Until I bought this sweet, neon orange, elastic-banded wonderful thing, I was hiking with a mini-travel case to hold my phone, key and emergency Benadryl - super annoying.  I very briefly considered shorts with pockets, but didn't trust that my things wouldn't fall out.  I also wasn't in the mood to stick stuff into my sports bra (like so many fellow female hikers I see) and have my phone get all sweaty - no, thank you.  This solves so many problems, I don't even care if it looks stupid!

For his birthday, C got a FitBit, and has been wearing it ever since.  I found myself wanting one, especially to figure out how many steps I'm taking and therefore how many calories I'm burning during the day, but didn't have the money to swing it just yet.  Then I realized that MapMyRun has an entire fitness devoted app called MapMyFitness, which allows you to record and/or log pretty much any workout ever.  I downloaded it immediately and took it on our next hike, and not only did I know how far we went, how many calories I burned, what my pace was, but also how much of a gain we made (we had been wondering just how high up we were at the peak) and it was incredible.

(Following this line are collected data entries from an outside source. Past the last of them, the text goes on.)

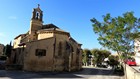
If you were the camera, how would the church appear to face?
facing away from the viewer and to the left of the viewer

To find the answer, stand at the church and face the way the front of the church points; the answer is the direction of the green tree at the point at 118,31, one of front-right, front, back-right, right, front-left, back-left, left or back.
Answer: back
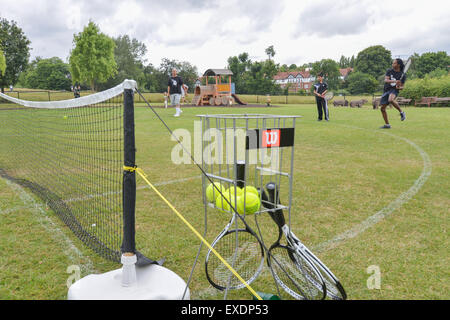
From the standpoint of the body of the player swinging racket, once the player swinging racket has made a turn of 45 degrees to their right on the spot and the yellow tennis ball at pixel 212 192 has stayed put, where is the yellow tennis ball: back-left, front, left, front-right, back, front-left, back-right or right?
left

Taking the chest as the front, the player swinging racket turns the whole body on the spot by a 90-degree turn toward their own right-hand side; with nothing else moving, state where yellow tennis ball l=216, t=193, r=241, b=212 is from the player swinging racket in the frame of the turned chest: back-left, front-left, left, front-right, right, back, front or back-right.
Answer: back-left

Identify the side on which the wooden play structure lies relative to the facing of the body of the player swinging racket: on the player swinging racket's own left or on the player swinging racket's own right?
on the player swinging racket's own right

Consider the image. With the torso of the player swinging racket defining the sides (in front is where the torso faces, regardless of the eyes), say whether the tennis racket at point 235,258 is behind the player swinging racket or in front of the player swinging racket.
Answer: in front

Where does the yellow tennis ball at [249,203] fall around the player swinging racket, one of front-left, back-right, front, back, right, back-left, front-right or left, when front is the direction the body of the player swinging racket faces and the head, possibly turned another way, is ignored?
front-left

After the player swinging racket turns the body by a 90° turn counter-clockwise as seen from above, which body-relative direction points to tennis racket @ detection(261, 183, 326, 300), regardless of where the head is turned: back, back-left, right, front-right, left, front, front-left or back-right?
front-right

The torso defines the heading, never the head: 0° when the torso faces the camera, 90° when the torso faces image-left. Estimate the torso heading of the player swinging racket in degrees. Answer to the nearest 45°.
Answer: approximately 45°
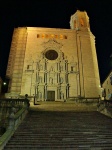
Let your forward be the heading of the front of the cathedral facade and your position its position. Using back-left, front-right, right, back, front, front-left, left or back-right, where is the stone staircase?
front

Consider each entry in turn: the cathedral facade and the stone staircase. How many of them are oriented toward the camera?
2

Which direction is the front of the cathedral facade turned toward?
toward the camera

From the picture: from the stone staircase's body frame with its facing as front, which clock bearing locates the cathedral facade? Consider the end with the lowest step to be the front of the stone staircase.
The cathedral facade is roughly at 6 o'clock from the stone staircase.

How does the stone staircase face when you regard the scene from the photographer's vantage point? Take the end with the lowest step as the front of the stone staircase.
facing the viewer
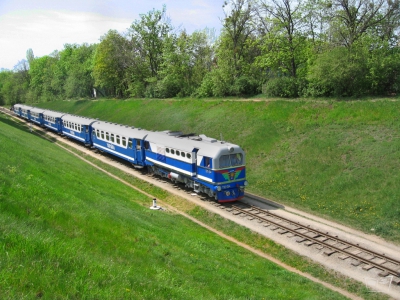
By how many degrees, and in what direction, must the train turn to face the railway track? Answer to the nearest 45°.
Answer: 0° — it already faces it

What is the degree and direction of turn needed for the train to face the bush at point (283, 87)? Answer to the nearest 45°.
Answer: approximately 90° to its left

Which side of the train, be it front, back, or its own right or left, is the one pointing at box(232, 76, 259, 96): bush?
left

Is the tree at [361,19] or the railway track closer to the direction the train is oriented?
the railway track

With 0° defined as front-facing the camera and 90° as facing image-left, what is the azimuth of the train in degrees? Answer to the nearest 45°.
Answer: approximately 315°

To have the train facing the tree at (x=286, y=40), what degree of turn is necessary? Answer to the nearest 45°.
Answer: approximately 90° to its left
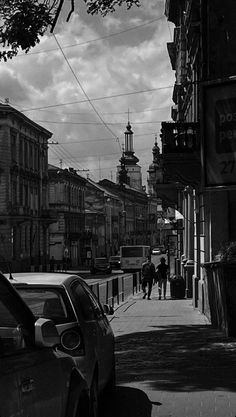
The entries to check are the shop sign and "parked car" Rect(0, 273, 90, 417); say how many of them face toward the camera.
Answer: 1

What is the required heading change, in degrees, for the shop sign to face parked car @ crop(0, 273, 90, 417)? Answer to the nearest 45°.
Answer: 0° — it already faces it
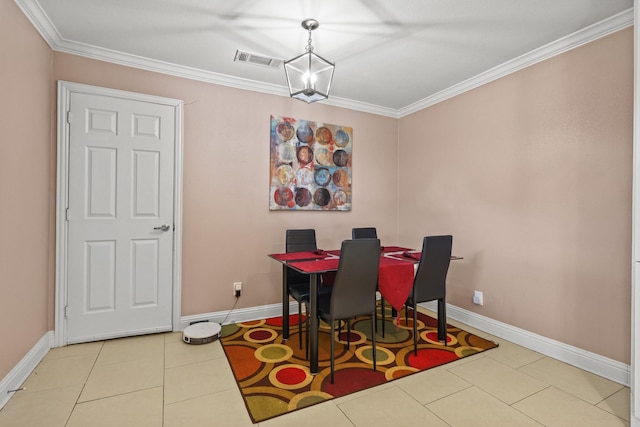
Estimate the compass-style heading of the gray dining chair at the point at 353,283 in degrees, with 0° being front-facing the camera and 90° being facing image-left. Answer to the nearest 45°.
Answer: approximately 135°

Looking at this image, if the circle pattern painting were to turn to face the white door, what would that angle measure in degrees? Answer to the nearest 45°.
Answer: approximately 90° to its right

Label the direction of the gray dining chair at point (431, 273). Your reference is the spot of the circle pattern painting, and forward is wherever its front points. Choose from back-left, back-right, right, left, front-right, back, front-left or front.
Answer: front

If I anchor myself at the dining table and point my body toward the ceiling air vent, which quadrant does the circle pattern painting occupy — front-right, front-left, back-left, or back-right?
front-right

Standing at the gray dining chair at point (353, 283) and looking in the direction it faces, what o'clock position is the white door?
The white door is roughly at 11 o'clock from the gray dining chair.

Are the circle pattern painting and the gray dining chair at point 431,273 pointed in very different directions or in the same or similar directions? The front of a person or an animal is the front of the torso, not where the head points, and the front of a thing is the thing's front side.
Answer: very different directions

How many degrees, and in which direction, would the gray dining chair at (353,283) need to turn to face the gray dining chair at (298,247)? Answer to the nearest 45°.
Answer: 0° — it already faces it

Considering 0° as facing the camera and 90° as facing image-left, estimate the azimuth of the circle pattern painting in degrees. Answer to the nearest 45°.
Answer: approximately 315°

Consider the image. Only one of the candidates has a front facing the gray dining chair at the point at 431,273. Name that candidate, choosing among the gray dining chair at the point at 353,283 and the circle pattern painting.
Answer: the circle pattern painting

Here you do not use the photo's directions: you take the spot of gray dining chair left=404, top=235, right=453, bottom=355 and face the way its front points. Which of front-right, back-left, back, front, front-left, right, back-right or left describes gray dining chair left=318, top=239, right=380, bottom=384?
left

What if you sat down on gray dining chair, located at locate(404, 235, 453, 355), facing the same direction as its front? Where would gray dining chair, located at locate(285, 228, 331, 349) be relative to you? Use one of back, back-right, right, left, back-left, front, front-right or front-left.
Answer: front-left

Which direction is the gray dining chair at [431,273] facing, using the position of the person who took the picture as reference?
facing away from the viewer and to the left of the viewer

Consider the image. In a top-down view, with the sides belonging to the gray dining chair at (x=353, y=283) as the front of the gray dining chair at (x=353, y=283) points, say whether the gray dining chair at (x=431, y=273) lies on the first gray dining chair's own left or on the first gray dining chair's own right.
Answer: on the first gray dining chair's own right

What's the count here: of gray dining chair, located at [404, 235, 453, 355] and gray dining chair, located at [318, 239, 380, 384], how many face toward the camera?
0
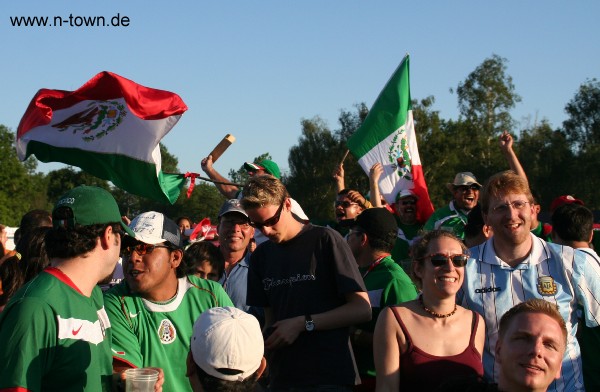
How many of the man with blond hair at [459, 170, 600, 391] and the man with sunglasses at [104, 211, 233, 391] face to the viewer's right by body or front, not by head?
0

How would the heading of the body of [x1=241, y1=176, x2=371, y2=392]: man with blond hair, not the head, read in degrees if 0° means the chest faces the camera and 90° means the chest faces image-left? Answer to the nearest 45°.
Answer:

The combination of these two things has seriously changed the way I look at any sort of workout.  Before I never really understood the want or need to keep track of how many calories your burning, or what your splits may be (unless, of course, you're trying to PR a race), but I find myself really taking all of these things into consideration.  We go for a 2 mileish evening constitutional many nights of the week, and I've noticed that each time we go, we shave a bit more time off than the previous walk.  The one night I walked the majority of it alone (as C ran the neighborhood instead) I managed to shave a whole 2 minutes off my previous time (since I wasn't as distracted, I guess) and when I used it at the park, I was a minute faster.  (I think part of what slows us down is the uneven sidewalks that we have to be aware of - at the park, you're just walking/running on flat dirt paths.)  I even use it when we go for our bike rides down the bike path.  We noticed the first time that on the way out, we're definitely heading downhill for part of it, although its just barely noticeable.  On the way back, however, you really feel that tiny, slow incline in your calves.  After using the app on Sunday, I realized that over the span of 2ish miles, the incline is about 30ish feet - pretty steady!

In fact, I'm becoming so enamored with this app, I'm considering signing up for a month unlimited at the local yoga studio... and trying to do a yoga class a day.  A lofty goal?  Maybe.  But it would be cool to track my progress!